• Okuma Metni:

Birçok sendika bürokratı gasp ettikleri bu koltukları seçim dönemlerinde bir sıçrama tahtası olarak kullanmayı iş edinmiştir. Mücadeleci geçinmek iddiasındakiler ise attıkları tüm nutuklara rağmen kendi parlamenter hayalleri ile bir kez daha işçi ve emekçilerin öfkesini seçim sandıklarında eritmek için seferber olurlar.
 
            İşte içinde bulunduğumuz yeni seçim dönemi de bu manzaraların hayat bulduğu bir dönem olmaya devam ediyor. Bugün için sendikaların bürokrat takımı her çeşit rengi ile kendisini kapitalist düzene yamamaya, işçi ve emekçilerin yüzünü ilerici sınıf mücadelesine değil, parlamenter demokrasi oyununa çevirmeye çalışmaktadır.
 
Üst kademe sendikal görevlerde bulunanlardan bir çoğu sermaye sınıfına gönüllü kölelik yapıyor!

• Yapılacaklar:
1 – Okuma metnine göre birçok sendika bürokratı, gasp ettikleri koltukları seçim dönemlerinde ne olarak kullanıyor?
2 – Okuma metninde "İşte içinde bulunduğumuz" sözcükleriyle başlayıp "oyununa çevirmeye çalışmaktadır." sözcüklerine kadar süren bölümü kopyalayın.

• Verilen Malzeme:

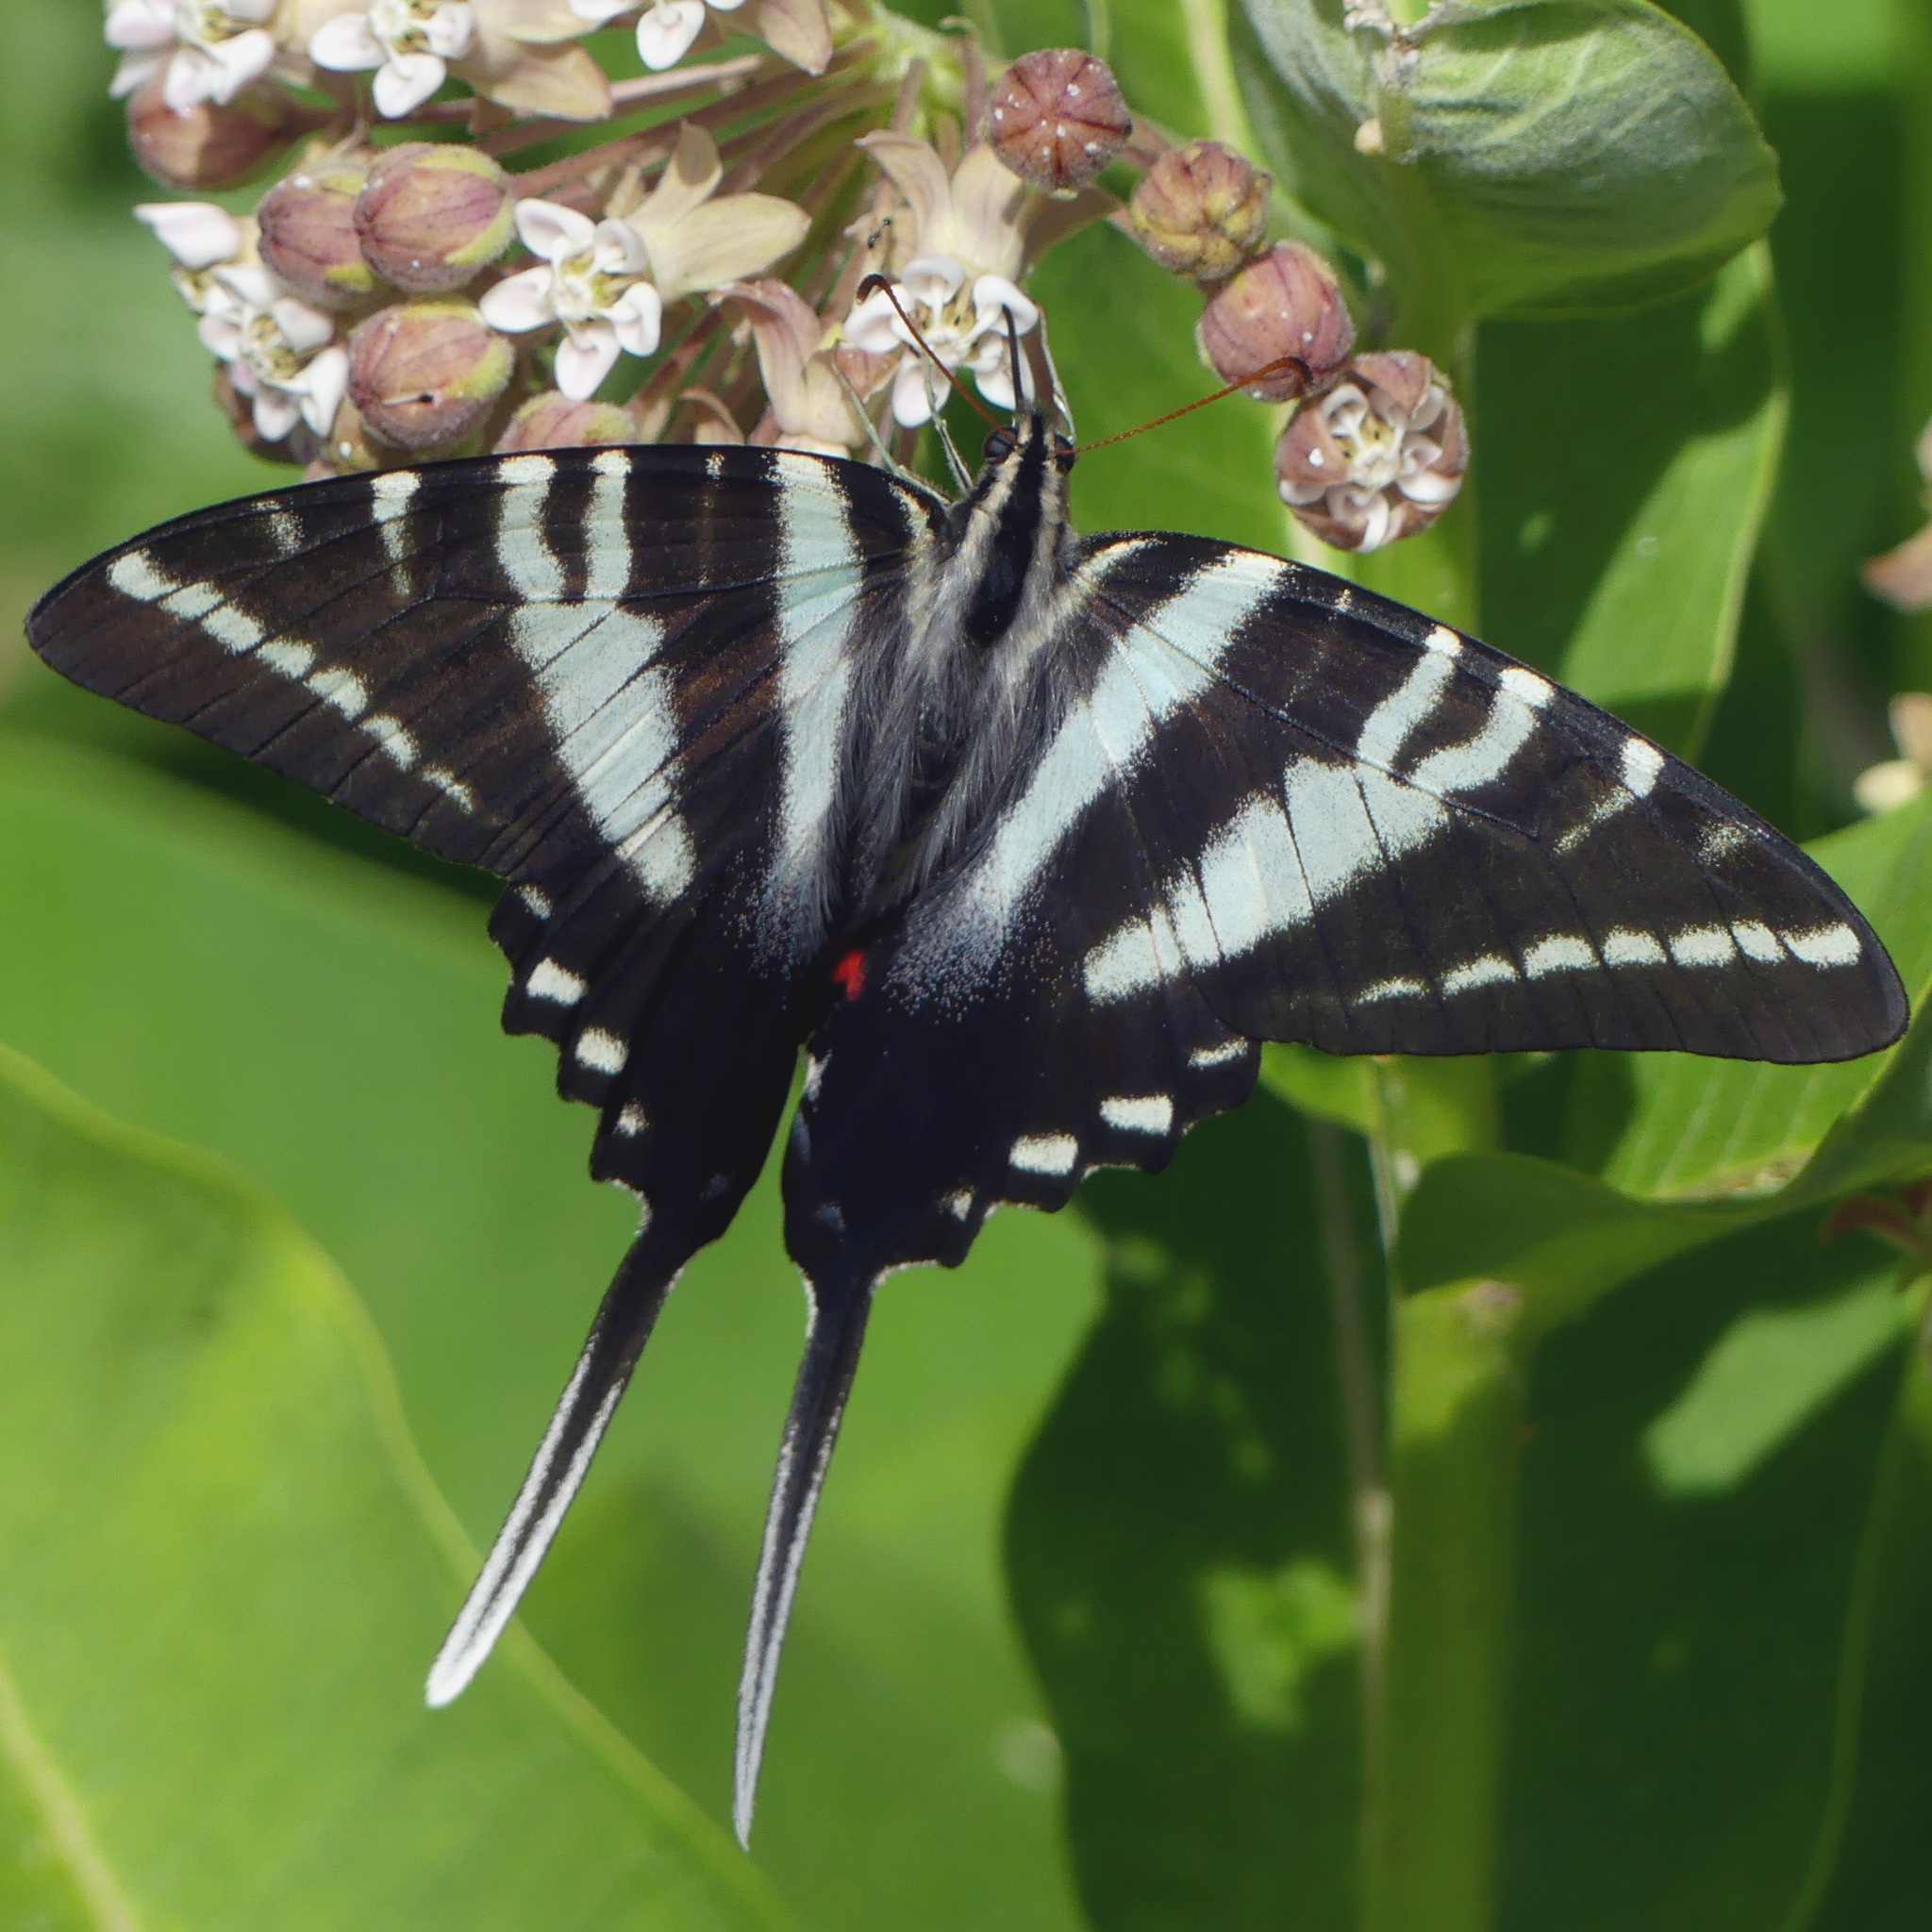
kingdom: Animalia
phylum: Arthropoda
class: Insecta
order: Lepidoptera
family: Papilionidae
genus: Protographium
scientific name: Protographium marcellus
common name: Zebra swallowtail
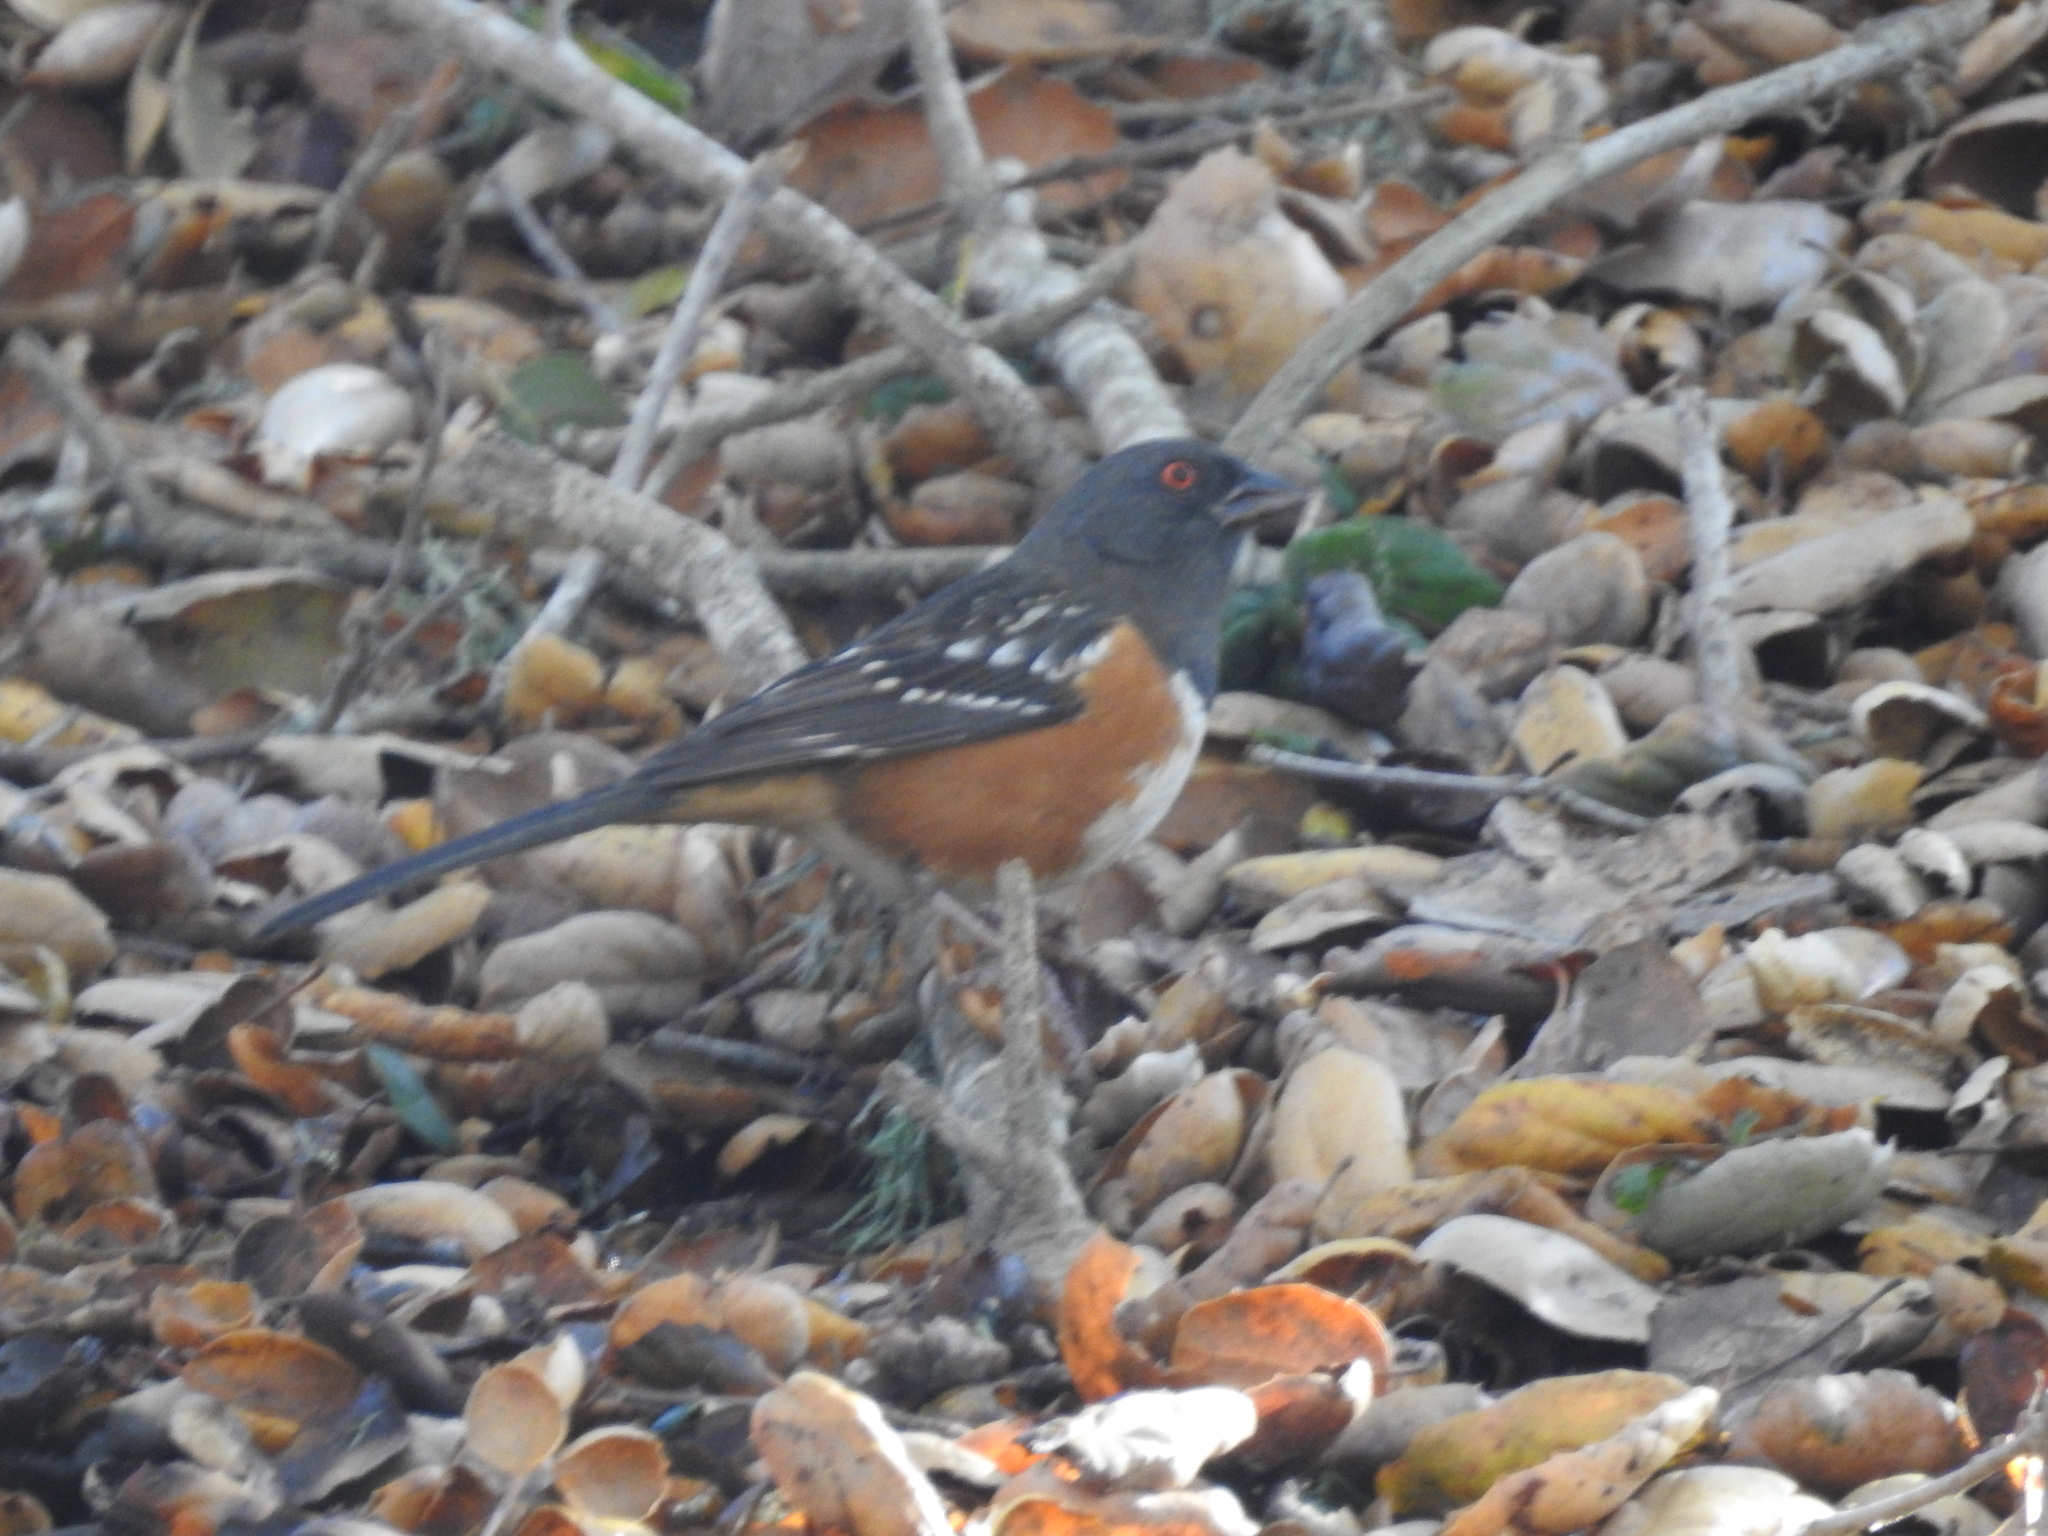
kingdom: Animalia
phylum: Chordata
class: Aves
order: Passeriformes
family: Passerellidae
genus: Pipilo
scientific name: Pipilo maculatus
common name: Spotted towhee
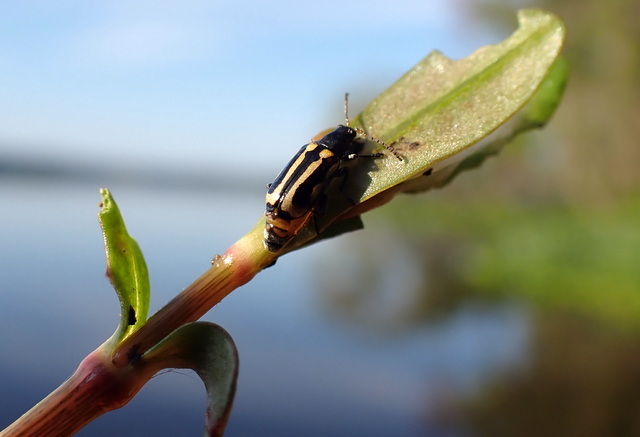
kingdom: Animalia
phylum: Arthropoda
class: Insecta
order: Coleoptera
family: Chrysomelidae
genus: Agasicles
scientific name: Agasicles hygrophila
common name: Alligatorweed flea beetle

• Görev Yanıtları:
1 – Bir sıçrama tahtası olarak.

2 –
İşte içinde bulunduğumuz yeni seçim dönemi de bu manzaraların hayat bulduğu bir dönem olmaya devam ediyor. Bugün için sendikaların bürokrat takımı her çeşit rengi ile kendisini kapitalist düzene yamamaya, işçi ve emekçilerin yüzünü ilerici sınıf mücadelesine değil, parlamenter demokrasi oyununa çevirmeye çalışmaktadır.